What you will do:
Using the listing, copy each whole line that features "Mısır".

[[ Records for the exercise, beginning ]]

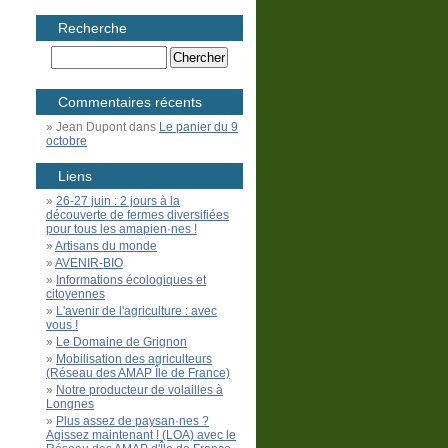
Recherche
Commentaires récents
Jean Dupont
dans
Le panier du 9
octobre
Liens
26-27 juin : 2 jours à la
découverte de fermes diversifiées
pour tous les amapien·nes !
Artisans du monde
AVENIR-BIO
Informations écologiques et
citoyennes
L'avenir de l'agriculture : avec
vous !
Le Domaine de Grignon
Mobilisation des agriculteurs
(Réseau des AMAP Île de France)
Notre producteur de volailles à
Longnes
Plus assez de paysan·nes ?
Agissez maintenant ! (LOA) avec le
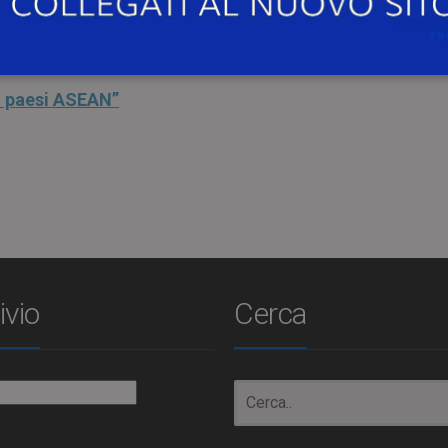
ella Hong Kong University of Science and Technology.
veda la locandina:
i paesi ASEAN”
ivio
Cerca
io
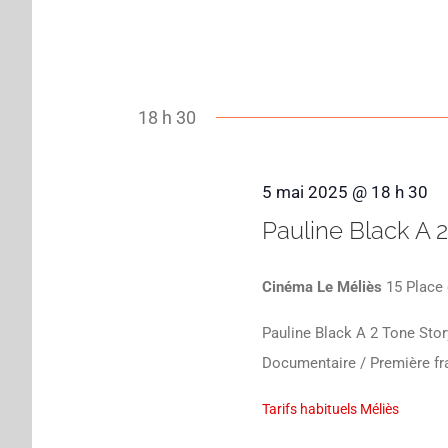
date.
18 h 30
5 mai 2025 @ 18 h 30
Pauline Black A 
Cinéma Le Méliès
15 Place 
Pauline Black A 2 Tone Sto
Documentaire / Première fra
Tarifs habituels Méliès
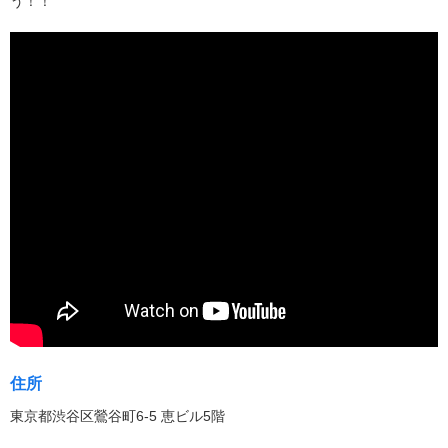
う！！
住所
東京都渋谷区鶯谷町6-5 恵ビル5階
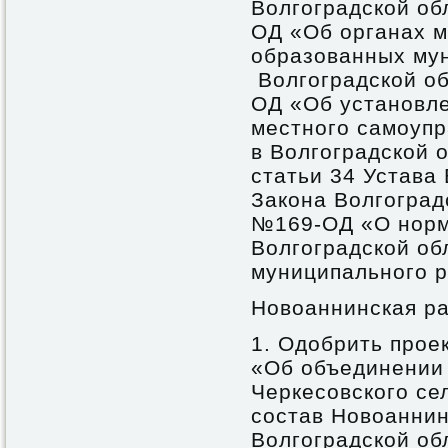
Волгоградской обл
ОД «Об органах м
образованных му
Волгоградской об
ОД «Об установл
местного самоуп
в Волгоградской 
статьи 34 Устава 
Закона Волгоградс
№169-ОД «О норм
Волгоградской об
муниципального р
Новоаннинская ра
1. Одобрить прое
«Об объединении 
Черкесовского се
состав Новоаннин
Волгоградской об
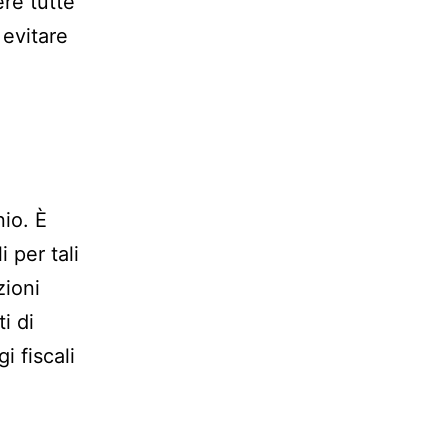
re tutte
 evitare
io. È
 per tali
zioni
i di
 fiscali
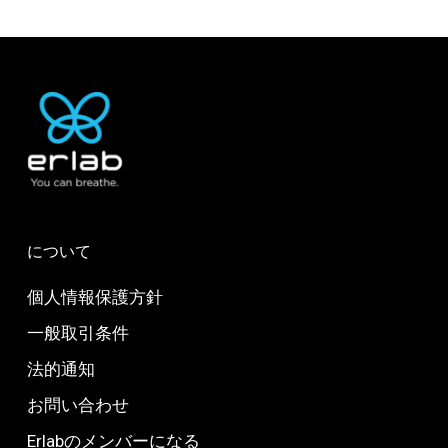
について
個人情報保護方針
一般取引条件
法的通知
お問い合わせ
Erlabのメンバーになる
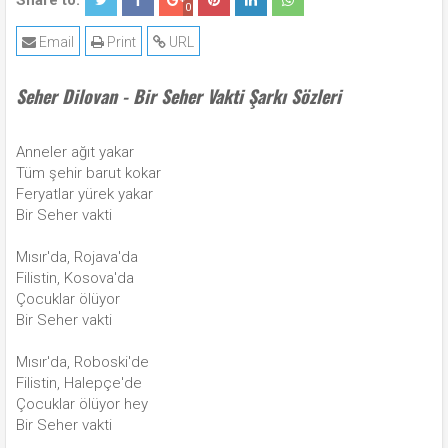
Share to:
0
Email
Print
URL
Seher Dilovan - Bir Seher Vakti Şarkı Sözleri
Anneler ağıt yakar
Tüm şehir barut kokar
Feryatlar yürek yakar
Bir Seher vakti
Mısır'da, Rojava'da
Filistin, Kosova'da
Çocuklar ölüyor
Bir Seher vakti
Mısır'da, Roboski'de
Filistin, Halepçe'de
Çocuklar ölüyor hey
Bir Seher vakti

[[ Records for the exercise, end ]]
[[ Records for the exercise, beginning ]]

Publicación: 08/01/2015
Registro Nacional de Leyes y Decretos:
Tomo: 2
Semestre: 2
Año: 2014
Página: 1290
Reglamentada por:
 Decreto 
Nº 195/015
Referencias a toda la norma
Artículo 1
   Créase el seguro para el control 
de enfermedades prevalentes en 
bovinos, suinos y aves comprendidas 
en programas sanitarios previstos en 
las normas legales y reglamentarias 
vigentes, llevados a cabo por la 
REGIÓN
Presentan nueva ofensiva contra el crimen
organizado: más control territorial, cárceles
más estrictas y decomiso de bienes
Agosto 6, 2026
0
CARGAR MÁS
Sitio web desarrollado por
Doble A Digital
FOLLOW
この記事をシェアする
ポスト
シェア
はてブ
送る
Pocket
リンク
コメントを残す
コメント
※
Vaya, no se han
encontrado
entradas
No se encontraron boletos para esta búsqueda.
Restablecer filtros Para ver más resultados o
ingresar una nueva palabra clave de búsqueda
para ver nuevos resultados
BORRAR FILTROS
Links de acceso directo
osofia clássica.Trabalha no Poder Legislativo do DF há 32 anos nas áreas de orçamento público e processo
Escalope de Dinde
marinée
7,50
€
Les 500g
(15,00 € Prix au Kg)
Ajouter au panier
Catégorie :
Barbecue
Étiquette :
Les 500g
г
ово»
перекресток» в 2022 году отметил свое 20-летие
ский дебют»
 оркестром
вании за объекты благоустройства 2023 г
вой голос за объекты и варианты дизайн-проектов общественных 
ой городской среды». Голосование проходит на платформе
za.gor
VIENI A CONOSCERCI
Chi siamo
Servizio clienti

[[ Records for the exercise, end ]]
[[ Records for the exercise, beginning ]]

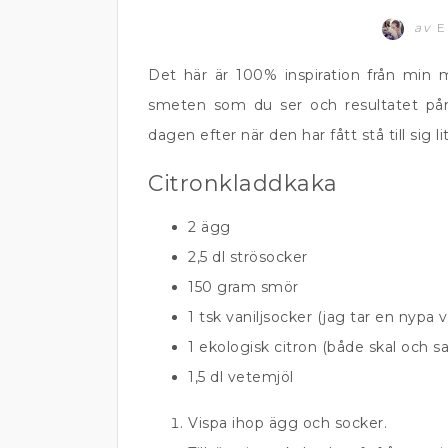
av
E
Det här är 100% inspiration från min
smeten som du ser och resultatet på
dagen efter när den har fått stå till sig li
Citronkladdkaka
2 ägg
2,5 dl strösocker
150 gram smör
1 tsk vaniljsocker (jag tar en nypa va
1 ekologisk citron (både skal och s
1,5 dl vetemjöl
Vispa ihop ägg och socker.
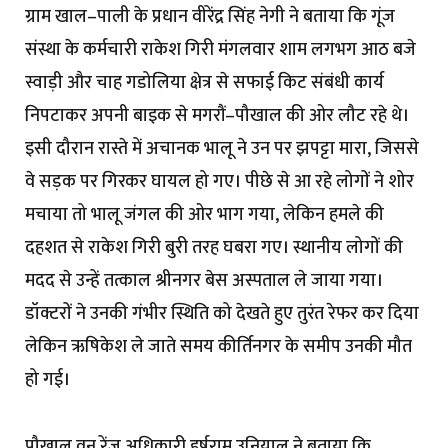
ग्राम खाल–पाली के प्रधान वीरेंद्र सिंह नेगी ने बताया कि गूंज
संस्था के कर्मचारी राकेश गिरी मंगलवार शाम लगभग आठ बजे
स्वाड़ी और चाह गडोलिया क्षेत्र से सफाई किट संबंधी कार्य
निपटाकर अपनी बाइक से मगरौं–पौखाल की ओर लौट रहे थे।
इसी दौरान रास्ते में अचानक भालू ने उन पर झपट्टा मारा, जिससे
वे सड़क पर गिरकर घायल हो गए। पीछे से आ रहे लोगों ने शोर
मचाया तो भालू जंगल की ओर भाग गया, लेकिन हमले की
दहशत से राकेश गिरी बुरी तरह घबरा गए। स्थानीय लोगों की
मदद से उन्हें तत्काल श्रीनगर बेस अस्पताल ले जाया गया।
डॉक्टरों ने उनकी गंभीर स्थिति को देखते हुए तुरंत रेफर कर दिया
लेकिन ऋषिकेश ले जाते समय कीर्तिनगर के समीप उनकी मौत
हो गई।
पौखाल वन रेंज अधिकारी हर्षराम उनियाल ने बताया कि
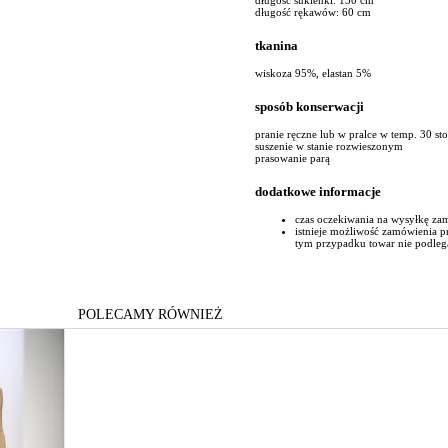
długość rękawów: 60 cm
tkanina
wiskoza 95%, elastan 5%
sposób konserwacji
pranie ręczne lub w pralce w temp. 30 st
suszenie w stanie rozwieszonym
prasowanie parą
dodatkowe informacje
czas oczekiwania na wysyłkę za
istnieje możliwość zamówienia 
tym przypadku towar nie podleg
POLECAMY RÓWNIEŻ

[[ Records for the exercise, end ]]

Task solution:
Mısır'da, Rojava'da
Mısır'da, Roboski'de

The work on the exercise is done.